Parveen Mundi, DePaul SGA President, speaks to the press at the Gaza Solidarity Encampment on DePauls Quad, May 11. The press conference was called after DePaul called a stalemate in negotiations with the Divestment Coalition.
Parveen Mundi, DePaul SGA President, speaks to the press at the Gaza Solidarity Encampment on DePaul’s Quad, May 11. The press conference was called after DePaul called a ‘stalemate’ in negotiations with the Divestment Coalition.
Jake Cox

The DePaul Divestment Coalition hosted a press conference today at 8 p.m. to address the university calling a stalemate on their negotiations. In speeches from various speakers, the coalition reiterated their determination for DePaul’s divestment and their belief that the university engagement team continually acted in bad faith during negotiations. 

The coalition revealed that at least two attorneys were brought in to help them during negotiations. One of the attorneys, Benjamin Meyer, spoke at the press conference and condemned the university’s decision to host negotiation meetings on two religious holidays: the Muslim day of prayer and Shabbat. 

“I hope this matter can be resolved through negotiation, not violence,” Meyer said. 

Meyer called the university’s response to the coalition’s demands and negotiation tactics “disappointing.”

Kristin Claes Mathews, senior director of strategic communications at DePaul, said that students from the coalition “originally indicated they were available and willing to meet on Friday.”

“Leadership felt it was urgent to meet due to safety concerns for the encampment, which included the credible threats the university received from external entities on Friday,” Mathews told The DePaulia in an email.
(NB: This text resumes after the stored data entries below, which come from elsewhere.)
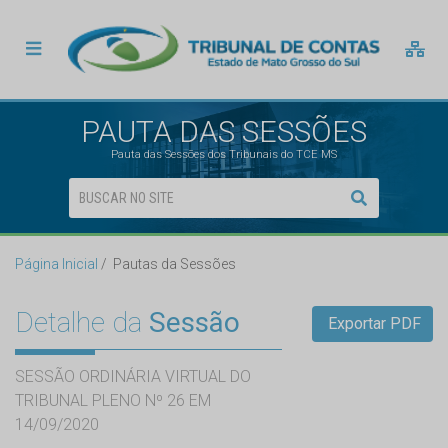
PAUTA DAS SESSÕES
Pauta das Sessões dos Tribunais do TCE MS
Página Inicial
Pautas da Sessões
Detalhe da
Sessão
Exportar PDF
SESSÃO ORDINÁRIA VIRTUAL DO
TRIBUNAL PLENO Nº 26 EM
14/09/2020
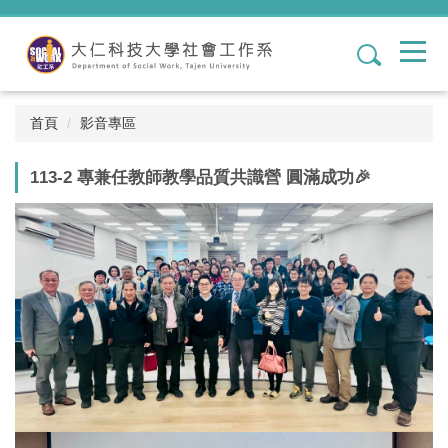
跳
到
1
主
要
內
容
首頁
影音專區
區
113-2 專兼任教師教學品質共識營 圓滿成功🎉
Negotiations between the university and the coalition continued on Saturday, May 11 at 3 p.m.

Byron Sigcho-Lopez, alderman for the 25th Ward, also spoke at the press conference and commended the students for protesting peacefully. 

“The students are using their voices,” said Sigcho-Lopez, who also gave a speech at the encampment on Day 5. “They are on the right side of history, and they’re doing it peacefully without any provocation.” 
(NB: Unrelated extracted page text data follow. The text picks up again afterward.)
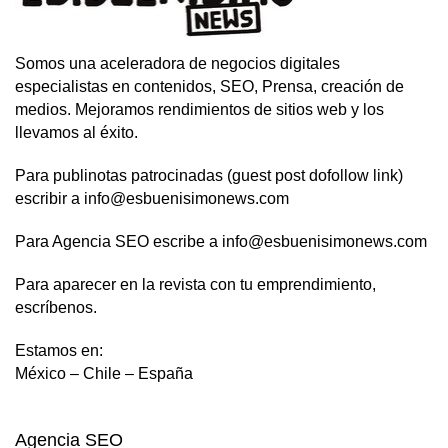
Somos una aceleradora de negocios digitales
especialistas en contenidos, SEO, Prensa, creación de
medios. Mejoramos rendimientos de sitios web y los
llevamos al éxito.
Para publinotas patrocinadas (guest post dofollow link)
escribir a info@esbuenisimonews.com
Para Agencia SEO escribe a info@esbuenisimonews.com
Para aparecer en la revista con tu emprendimiento,
escríbenos.
Estamos en:
México – Chile – España
Agencia SEO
Sigcho-Lopez urged DePaul’s engagement team to return to negotiations. 

“We’re asking the university to come back to the negotiation table, to refrain from using any force against the students that are peacefully demonstrating,” he said. 
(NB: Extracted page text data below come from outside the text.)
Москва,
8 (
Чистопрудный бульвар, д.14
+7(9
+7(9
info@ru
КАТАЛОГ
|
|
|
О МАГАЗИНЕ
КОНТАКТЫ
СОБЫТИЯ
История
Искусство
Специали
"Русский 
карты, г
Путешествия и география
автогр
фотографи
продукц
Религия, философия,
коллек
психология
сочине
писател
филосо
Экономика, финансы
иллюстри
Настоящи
The university outlined responses to the coalition’s demands and presented several conditions for meeting those demands in a document presented to coalition leaders at 9 a.m. on May 11. 

These responses included working with legal counsel and other resources to emphasize doxing as prohibited behavior in existing university policies, agreeing that only university-sanctioned study abroad programs can use the DePaul brand, and reaffirming their commitment to creating a Southwest Asian and North African Center. 

The document was later shared with the DePaul community by the office of DePaul President Robert Manuel at 8:12 p.m, on May 11, shortly after the press conference began. 

“These offers are predicated on the expectation of an orderly removal of the encampment by noon on May 12 and do not cover future acts of any participants from the encampment,” the document read. 

It stipulated that  The DePaul Divestment Coalition take down the encampment and agree not to “reestablish an encampment on DePaul property or create organized disruptions during the final exam period or any of DePaul’s upcoming commencement exercises.” 

In the document, DePaul administrators also agreed to host a dialogue between the Board of Trustees leadership and a maximum of six student leaders from the coalition within the next six months.

In an interview with The DePaulia, Student Government Association president Parveen Mundi said there were no Board of Trustees members present during any negotiation meetings between the engagement parties. 

“We found that they were unwilling or unresponsive to a huge number of (our demands) … especially around divestment,” Mundi said.

While negotiations have ended in a stalemate, Mundi said that the fight will continue even if the encampment is removed. 

“This university is currently approaching its willingness to negotiate as it lacks the imagination and boldness to imagine a world in which these demands could be met,” Mundi said. “I say that because I believe, truly, that this institution has had the opportunity to do business differently without admission of compassion and justice.”